2. Select Generate at the top right side of the page. Because the system generates the password, there is no prompt for new password entry.

3. If you are generating passwords for more than one account, select:

   • Synchronize Password for All to generate a new single password for all the selected accounts.

   • Or Individual Passwords for All to generate a new password for all the selected accounts.

4. Select Submit.

5. Note the new password(s), then select Ok.

The option to generate passwords for the selected accounts can be turned on or off from gear > Lifecycle Manager > Configure > Manage Password Options. Select or clear the checkbox option for Enable password auto-generation in requesting for others.

Note

If you click the Home button, exit the IdentityIQ application, or navigate away from the manage access pages before you complete all tasks, your entries are cleared and the access request is NOT submitted.

Synchronizing Passwords Across Accounts

If more than one of an identity's account passwords are being changed and the new passwords should all be identical, you can use the Sync button to apply a single, manually-entered password to all of the selected accounts.

1. On the Identity Details > Passwords page, select the checkboxes next to the appropriate accounts or use the checkbox in the header to select all accounts.

2. Select Sync at the top right side of the page.

3. In the Synchronize Passwords dialog, enter a New Password, then re-enter to Confirm Password.

4. Select Submit.

Note

If you click the Home button, exit the IdentityIQ application, or navigate away from the manage access pages before you complete all tasks, your entries are cleared and the access request is NOT submitted.

LCM Manage Passwords Workflow

By default, application password requests (forgot, expired, or change), either self-service or for others, invoke the LCM Manage Passwords workflow. This workflow's default configuration requires no application-owner or manager approvals on a password change. It creates and processes a provisioning plan that contains the requested password changes and then notifies the user by email when the change is complete.
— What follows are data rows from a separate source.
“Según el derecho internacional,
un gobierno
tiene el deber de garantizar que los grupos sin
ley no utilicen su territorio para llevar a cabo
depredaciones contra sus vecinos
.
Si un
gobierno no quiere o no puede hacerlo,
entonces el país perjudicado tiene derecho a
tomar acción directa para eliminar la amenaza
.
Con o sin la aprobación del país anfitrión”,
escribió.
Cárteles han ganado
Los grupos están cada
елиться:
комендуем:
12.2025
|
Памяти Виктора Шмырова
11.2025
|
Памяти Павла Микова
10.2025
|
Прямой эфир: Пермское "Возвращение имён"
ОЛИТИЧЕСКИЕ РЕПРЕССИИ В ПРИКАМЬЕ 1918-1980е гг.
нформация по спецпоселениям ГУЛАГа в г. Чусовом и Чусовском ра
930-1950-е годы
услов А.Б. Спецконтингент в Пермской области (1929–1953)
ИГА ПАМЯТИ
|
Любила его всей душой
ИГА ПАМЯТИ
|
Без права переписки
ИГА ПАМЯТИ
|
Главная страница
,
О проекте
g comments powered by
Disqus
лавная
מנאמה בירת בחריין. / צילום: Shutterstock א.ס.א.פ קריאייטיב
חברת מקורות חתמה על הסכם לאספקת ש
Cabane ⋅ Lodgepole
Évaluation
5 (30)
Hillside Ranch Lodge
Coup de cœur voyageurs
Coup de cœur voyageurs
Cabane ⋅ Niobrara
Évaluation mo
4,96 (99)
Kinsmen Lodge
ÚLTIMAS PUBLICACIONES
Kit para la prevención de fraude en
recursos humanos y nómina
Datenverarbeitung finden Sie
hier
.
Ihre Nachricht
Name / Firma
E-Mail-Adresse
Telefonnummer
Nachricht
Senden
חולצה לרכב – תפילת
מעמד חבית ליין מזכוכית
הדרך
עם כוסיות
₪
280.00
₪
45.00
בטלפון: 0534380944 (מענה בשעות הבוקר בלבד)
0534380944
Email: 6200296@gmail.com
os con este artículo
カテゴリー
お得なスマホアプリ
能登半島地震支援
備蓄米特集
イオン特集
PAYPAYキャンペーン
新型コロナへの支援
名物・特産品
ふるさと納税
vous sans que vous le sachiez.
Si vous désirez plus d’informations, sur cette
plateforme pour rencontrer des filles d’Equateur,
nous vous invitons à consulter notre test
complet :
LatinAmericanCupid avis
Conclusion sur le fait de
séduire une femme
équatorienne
If the change request is for an account whose application is configured with a Change Password provisioning policy, additional information is required before the change occurs.

The default email template for password change notification sends a summary of the change request. This includes the requester, some representation of the new password, and any comments entered on the request (from the Summary of Requests window). If the password was system generated, that password is included in the email body. If it was a manually entered password, it is displayed in the email body as ******; in the case of request-for-others password resets, the new password value must be verbally, or otherwise, communicated to the user by the person who made the change.

To direct IdentityIQ to use a different, custom workflow for password management, create a workflow of type LCMProvisioning and select it as the Manage Passwords business process on the Lifecycle Manager Configuration window's Business Processes tab.